What you need to do
Switch every "scientific name" in these lines to "Latin name", keeping everything else the same, and leave the pictures out.
[Start of Data provided]
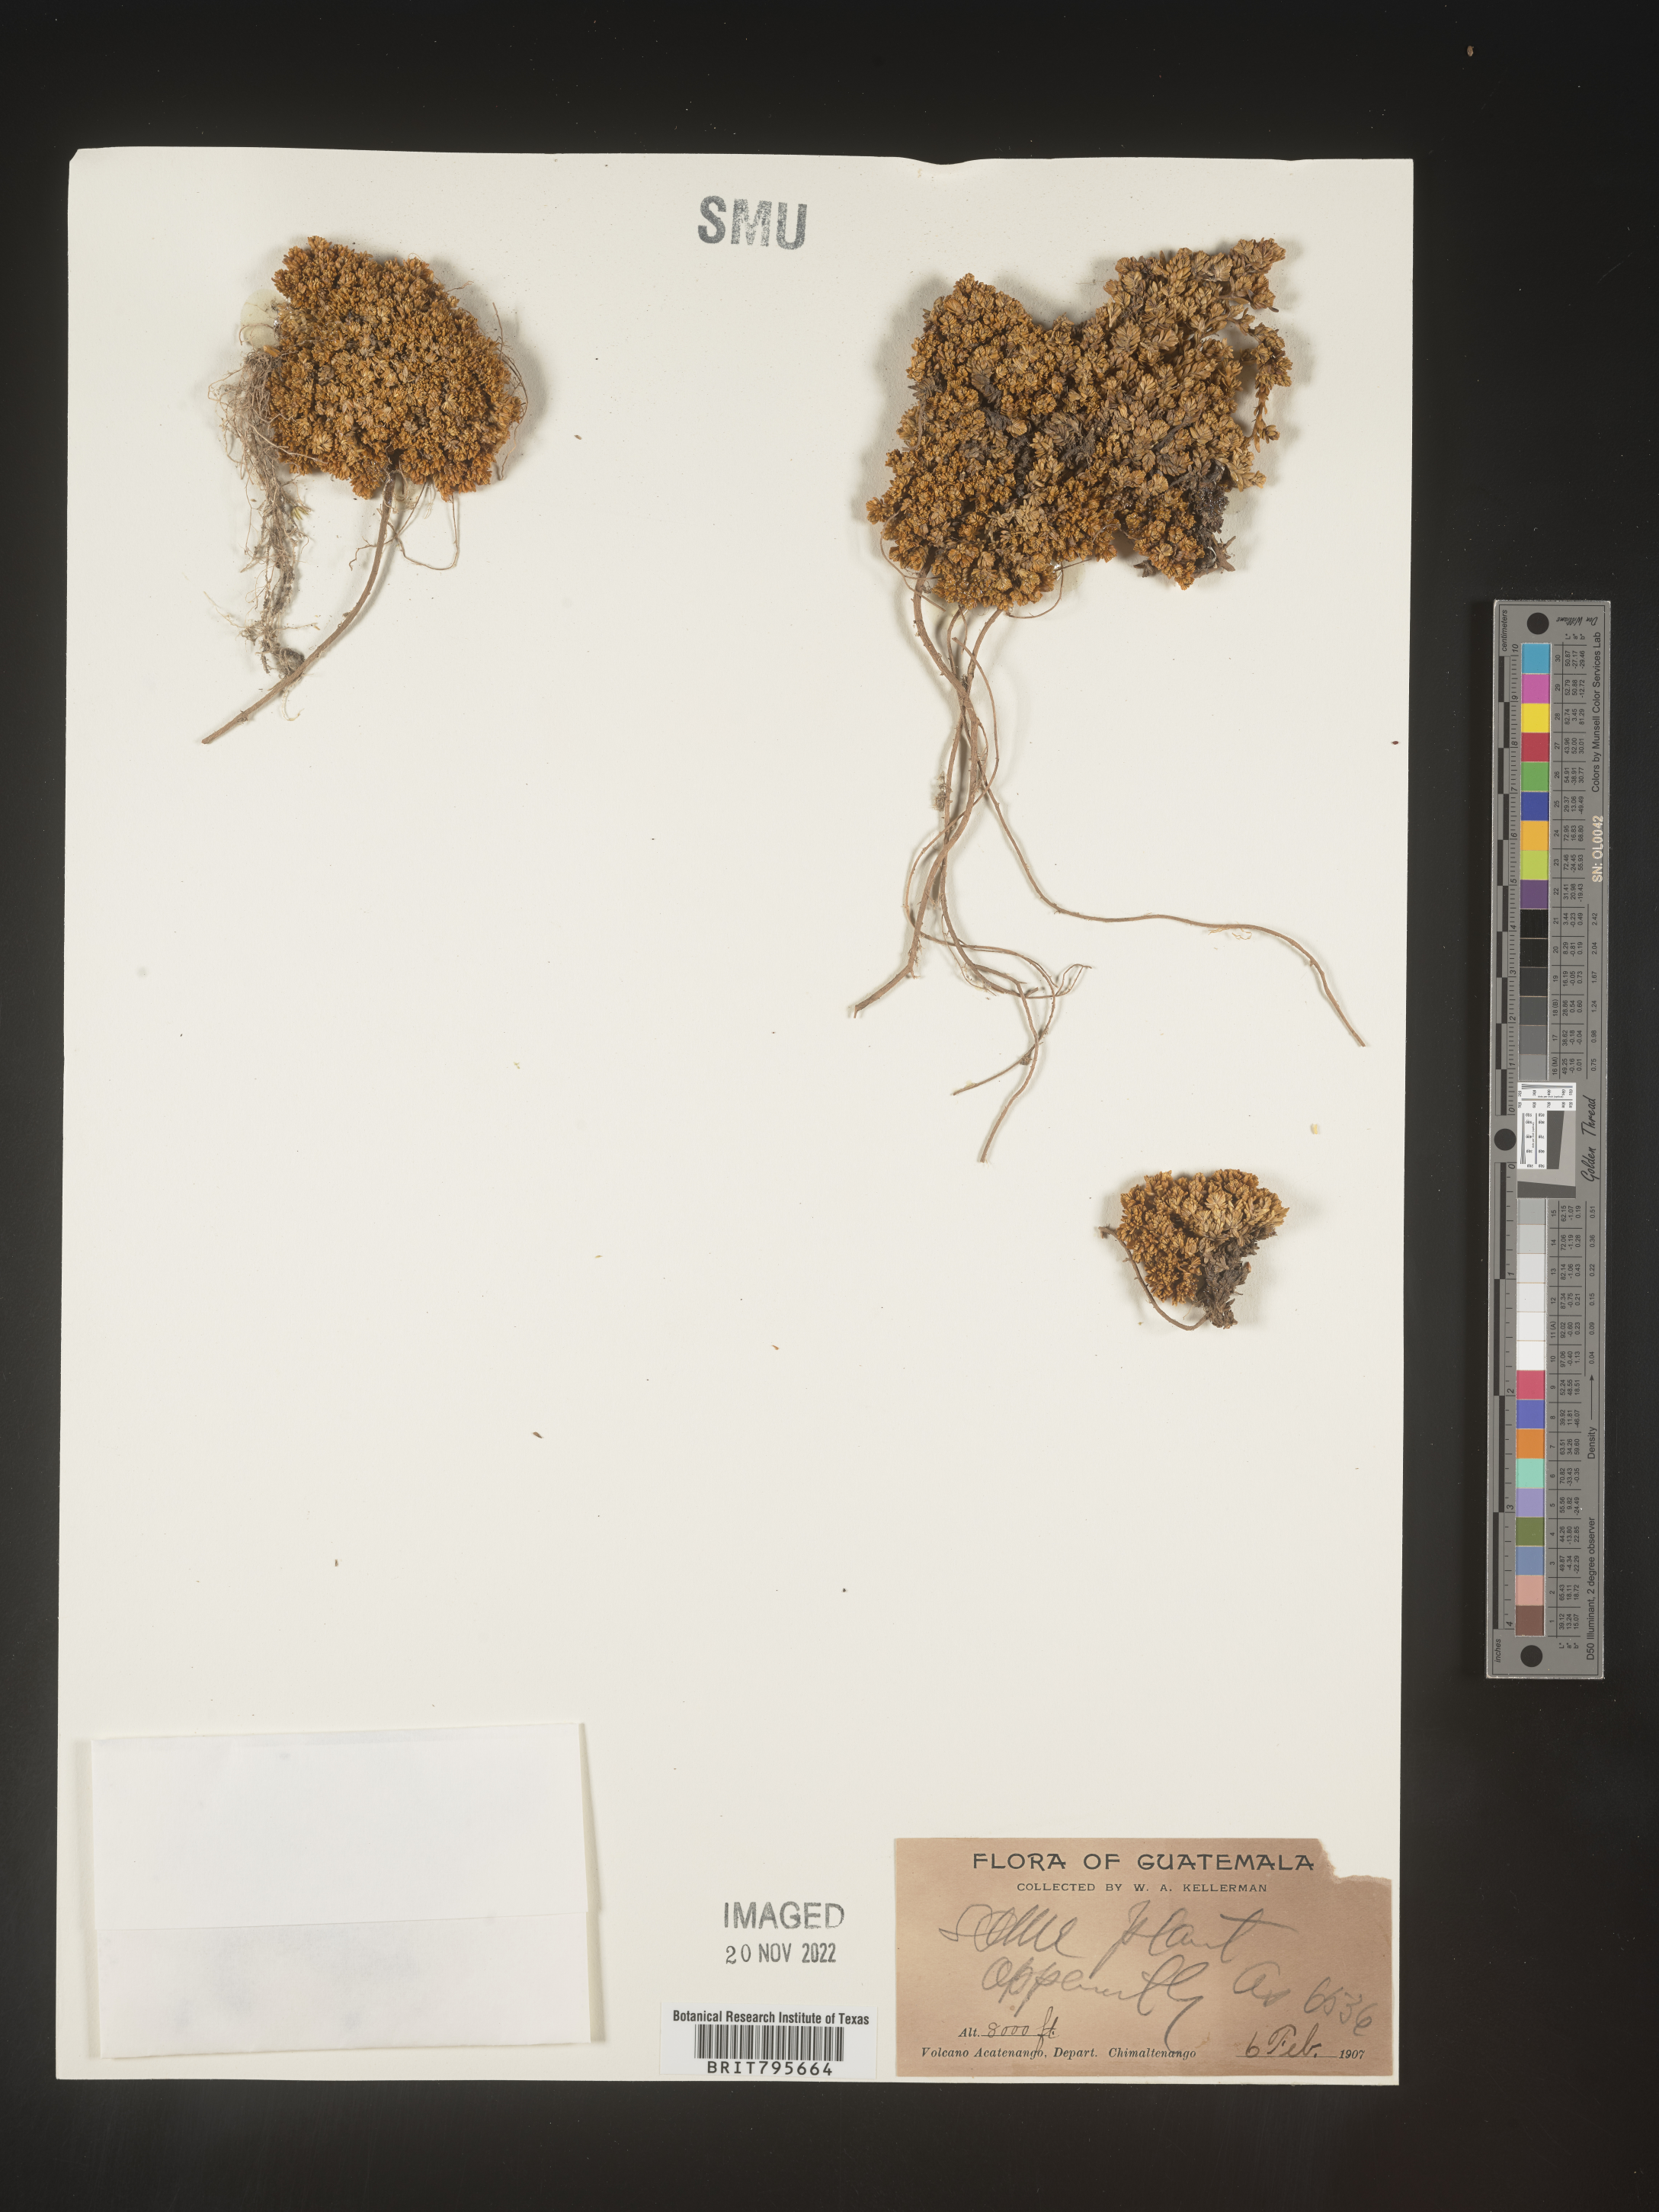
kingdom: Plantae
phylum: Tracheophyta
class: Magnoliopsida
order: Caryophyllales
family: Caryophyllaceae
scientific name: Caryophyllaceae
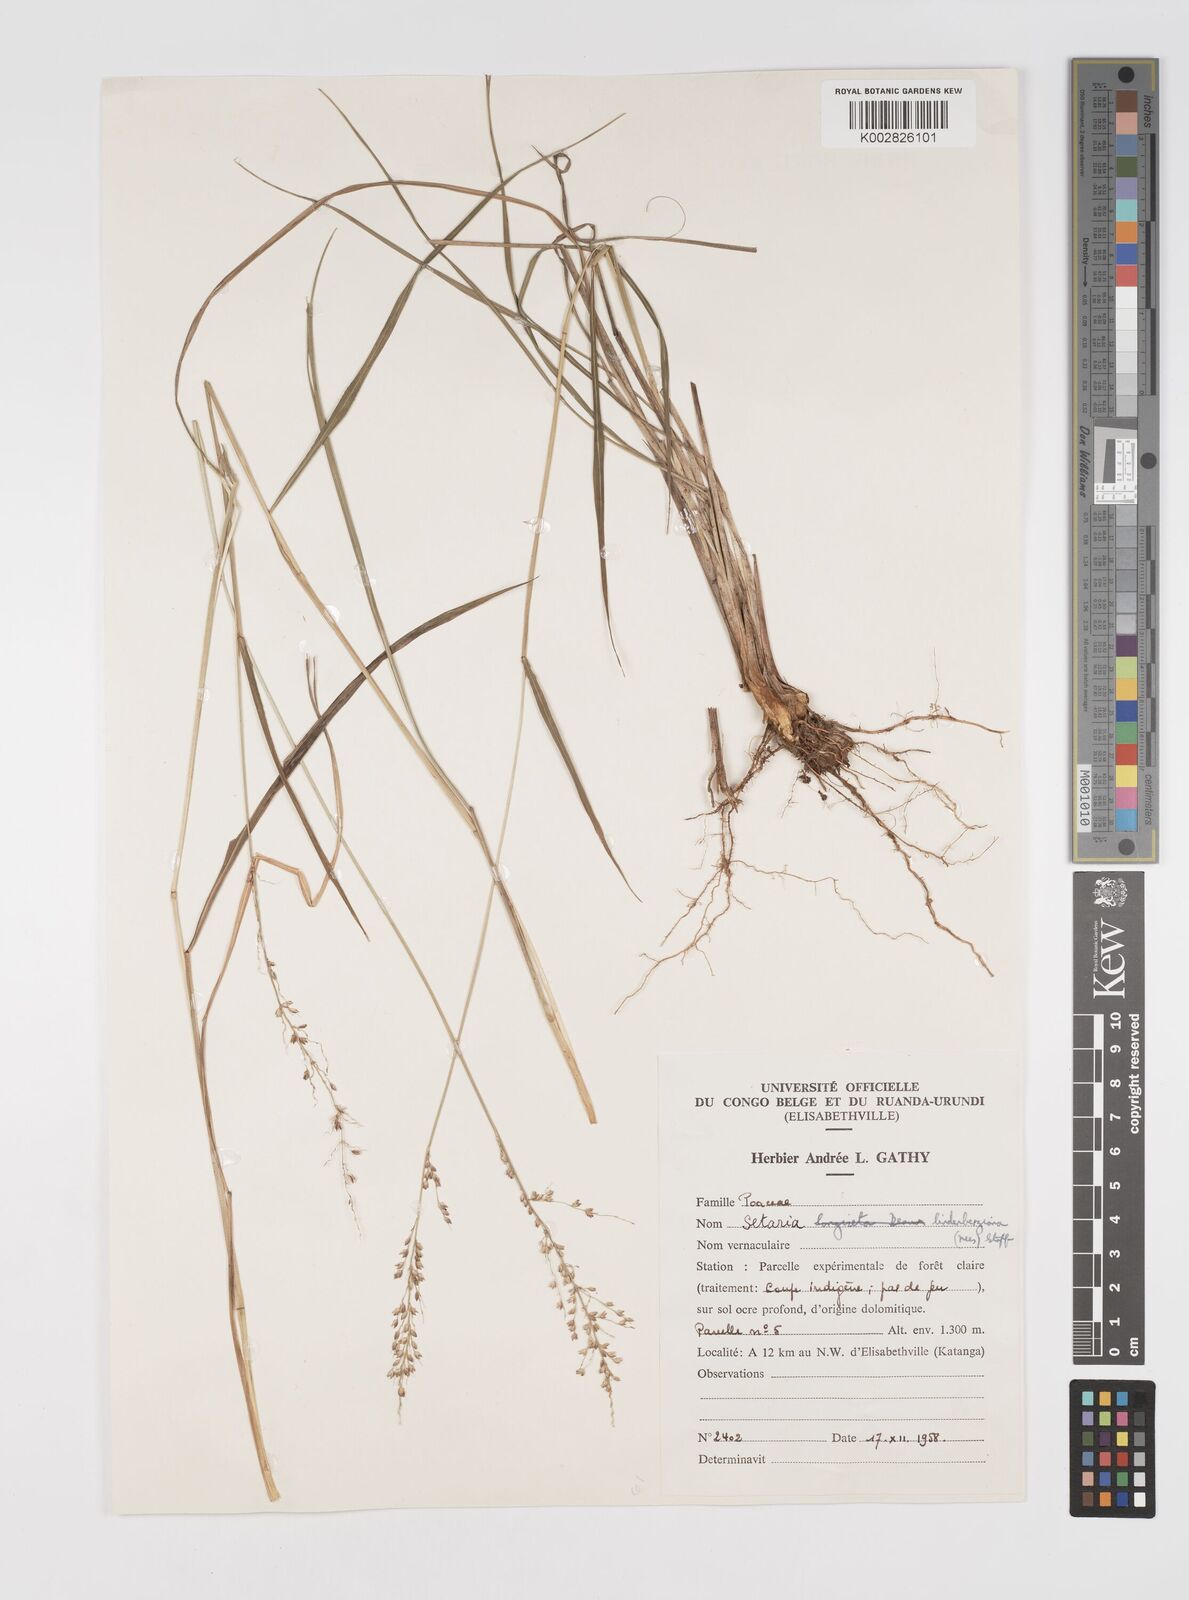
[End of Data provided]
The completed task
kingdom: Plantae
phylum: Tracheophyta
class: Magnoliopsida
order: Caryophyllales
family: Caryophyllaceae
Latin name: Caryophyllaceae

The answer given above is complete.